§ **What you need to do**: I would like you to transcribe all of the data exactly.

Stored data
● ● ● ● ●
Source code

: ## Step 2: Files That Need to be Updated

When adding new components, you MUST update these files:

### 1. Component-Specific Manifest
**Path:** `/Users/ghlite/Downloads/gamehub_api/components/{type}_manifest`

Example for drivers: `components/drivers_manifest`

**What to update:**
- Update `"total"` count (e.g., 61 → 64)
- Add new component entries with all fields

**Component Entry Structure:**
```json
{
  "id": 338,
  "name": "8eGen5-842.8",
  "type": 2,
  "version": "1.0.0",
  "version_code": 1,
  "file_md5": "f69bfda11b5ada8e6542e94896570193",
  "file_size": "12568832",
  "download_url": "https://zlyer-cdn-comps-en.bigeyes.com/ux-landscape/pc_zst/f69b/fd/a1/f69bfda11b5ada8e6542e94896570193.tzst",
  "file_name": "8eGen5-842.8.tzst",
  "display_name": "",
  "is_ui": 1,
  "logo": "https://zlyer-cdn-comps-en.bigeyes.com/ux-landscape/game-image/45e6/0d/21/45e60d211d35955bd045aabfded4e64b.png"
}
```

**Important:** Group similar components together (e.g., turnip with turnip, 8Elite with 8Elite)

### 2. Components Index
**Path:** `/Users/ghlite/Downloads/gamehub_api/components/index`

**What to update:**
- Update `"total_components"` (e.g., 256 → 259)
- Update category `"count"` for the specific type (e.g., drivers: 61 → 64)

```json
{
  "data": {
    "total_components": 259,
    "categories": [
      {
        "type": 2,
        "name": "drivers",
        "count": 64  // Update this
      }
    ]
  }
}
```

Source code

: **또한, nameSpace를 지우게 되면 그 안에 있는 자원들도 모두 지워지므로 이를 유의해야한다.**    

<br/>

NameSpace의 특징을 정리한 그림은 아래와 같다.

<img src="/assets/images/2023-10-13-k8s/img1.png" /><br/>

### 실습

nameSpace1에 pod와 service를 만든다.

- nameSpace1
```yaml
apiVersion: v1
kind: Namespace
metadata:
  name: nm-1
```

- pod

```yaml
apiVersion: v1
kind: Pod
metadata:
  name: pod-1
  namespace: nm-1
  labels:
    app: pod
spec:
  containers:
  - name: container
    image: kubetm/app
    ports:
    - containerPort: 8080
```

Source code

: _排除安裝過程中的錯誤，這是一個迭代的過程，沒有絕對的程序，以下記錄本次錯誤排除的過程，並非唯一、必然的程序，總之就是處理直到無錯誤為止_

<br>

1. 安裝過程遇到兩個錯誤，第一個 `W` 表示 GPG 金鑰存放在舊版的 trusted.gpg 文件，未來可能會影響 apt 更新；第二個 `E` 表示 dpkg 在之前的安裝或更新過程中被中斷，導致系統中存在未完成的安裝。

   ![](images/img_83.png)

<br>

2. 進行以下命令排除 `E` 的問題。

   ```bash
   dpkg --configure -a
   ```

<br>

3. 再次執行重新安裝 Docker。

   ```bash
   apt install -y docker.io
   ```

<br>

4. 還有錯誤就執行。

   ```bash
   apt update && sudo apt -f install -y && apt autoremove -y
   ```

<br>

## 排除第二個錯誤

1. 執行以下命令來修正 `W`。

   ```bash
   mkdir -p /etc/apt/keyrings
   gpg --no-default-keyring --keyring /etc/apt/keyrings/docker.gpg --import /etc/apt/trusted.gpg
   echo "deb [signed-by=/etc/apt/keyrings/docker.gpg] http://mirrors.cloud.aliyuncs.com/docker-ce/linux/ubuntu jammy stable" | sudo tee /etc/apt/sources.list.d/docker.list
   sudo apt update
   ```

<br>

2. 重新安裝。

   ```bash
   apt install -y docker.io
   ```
● ● ● ● ●
§ **Response to this task**:
Source code

: ## Step 2: Files That Need to be Updated

When adding new components, you MUST update these files:

### 1. Component-Specific Manifest
**Path:** `/Users/ghlite/Downloads/gamehub_api/components/{type}_manifest`

Example for drivers: `components/drivers_manifest`

**What to update:**
- Update `"total"` count (e.g., 61 → 64)
- Add new component entries with all fields

**Component Entry Structure:**
```json
{
  "id": 338,
  "name": "8eGen5-842.8",
  "type": 2,
  "version": "1.0.0",
  "version_code": 1,
  "file_md5": "f69bfda11b5ada8e6542e94896570193",
  "file_size": "12568832",
  "download_url": "https://zlyer-cdn-comps-en.bigeyes.com/ux-landscape/pc_zst/f69b/fd/a1/f69bfda11b5ada8e6542e94896570193.tzst",
  "file_name": "8eGen5-842.8.tzst",
  "display_name": "",
  "is_ui": 1,
  "logo": "https://zlyer-cdn-comps-en.bigeyes.com/ux-landscape/game-image/45e6/0d/21/45e60d211d35955bd045aabfded4e64b.png"
}
```

**Important:** Group similar components together (e.g., turnip with turnip, 8Elite with 8Elite)

### 2. Components Index
**Path:** `/Users/ghlite/Downloads/gamehub_api/components/index`

**What to update:**
- Update `"total_components"` (e.g., 256 → 259)
- Update category `"count"` for the specific type (e.g., drivers: 61 → 64)

```json
{
  "data": {
    "total_components": 259,
    "categories": [
      {
        "type": 2,
        "name": "drivers",
        "count": 64  // Update this
      }
    ]
  }
}
```

Source code

: **또한, nameSpace를 지우게 되면 그 안에 있는 자원들도 모두 지워지므로 이를 유의해야한다.**    

<br/>

NameSpace의 특징을 정리한 그림은 아래와 같다.

<img src="/assets/images/2023-10-13-k8s/img1.png" /><br/>

### 실습

nameSpace1에 pod와 service를 만든다.

- nameSpace1
```yaml
apiVersion: v1
kind: Namespace
metadata:
  name: nm-1
```

- pod

```yaml
apiVersion: v1
kind: Pod
metadata:
  name: pod-1
  namespace: nm-1
  labels:
    app: pod
spec:
  containers:
  - name: container
    image: kubetm/app
    ports:
    - containerPort: 8080
```

Source code

: _排除安裝過程中的錯誤，這是一個迭代的過程，沒有絕對的程序，以下記錄本次錯誤排除的過程，並非唯一、必然的程序，總之就是處理直到無錯誤為止_

<br>

1. 安裝過程遇到兩個錯誤，第一個 `W` 表示 GPG 金鑰存放在舊版的 trusted.gpg 文件，未來可能會影響 apt 更新；第二個 `E` 表示 dpkg 在之前的安裝或更新過程中被中斷，導致系統中存在未完成的安裝。

   ![](images/img_83.png)

<br>

2. 進行以下命令排除 `E` 的問題。

   ```bash
   dpkg --configure -a
   ```

<br>

3. 再次執行重新安裝 Docker。

   ```bash
   apt install -y docker.io
   ```

<br>

4. 還有錯誤就執行。

   ```bash
   apt update && sudo apt -f install -y && apt autoremove -y
   ```

<br>

## 排除第二個錯誤

1. 執行以下命令來修正 `W`。

   ```bash
   mkdir -p /etc/apt/keyrings
   gpg --no-default-keyring --keyring /etc/apt/keyrings/docker.gpg --import /etc/apt/trusted.gpg
   echo "deb [signed-by=/etc/apt/keyrings/docker.gpg] http://mirrors.cloud.aliyuncs.com/docker-ce/linux/ubuntu jammy stable" | sudo tee /etc/apt/sources.list.d/docker.list
   sudo apt update
   ```

<br>

2. 重新安裝。

   ```bash
   apt install -y docker.io
   ```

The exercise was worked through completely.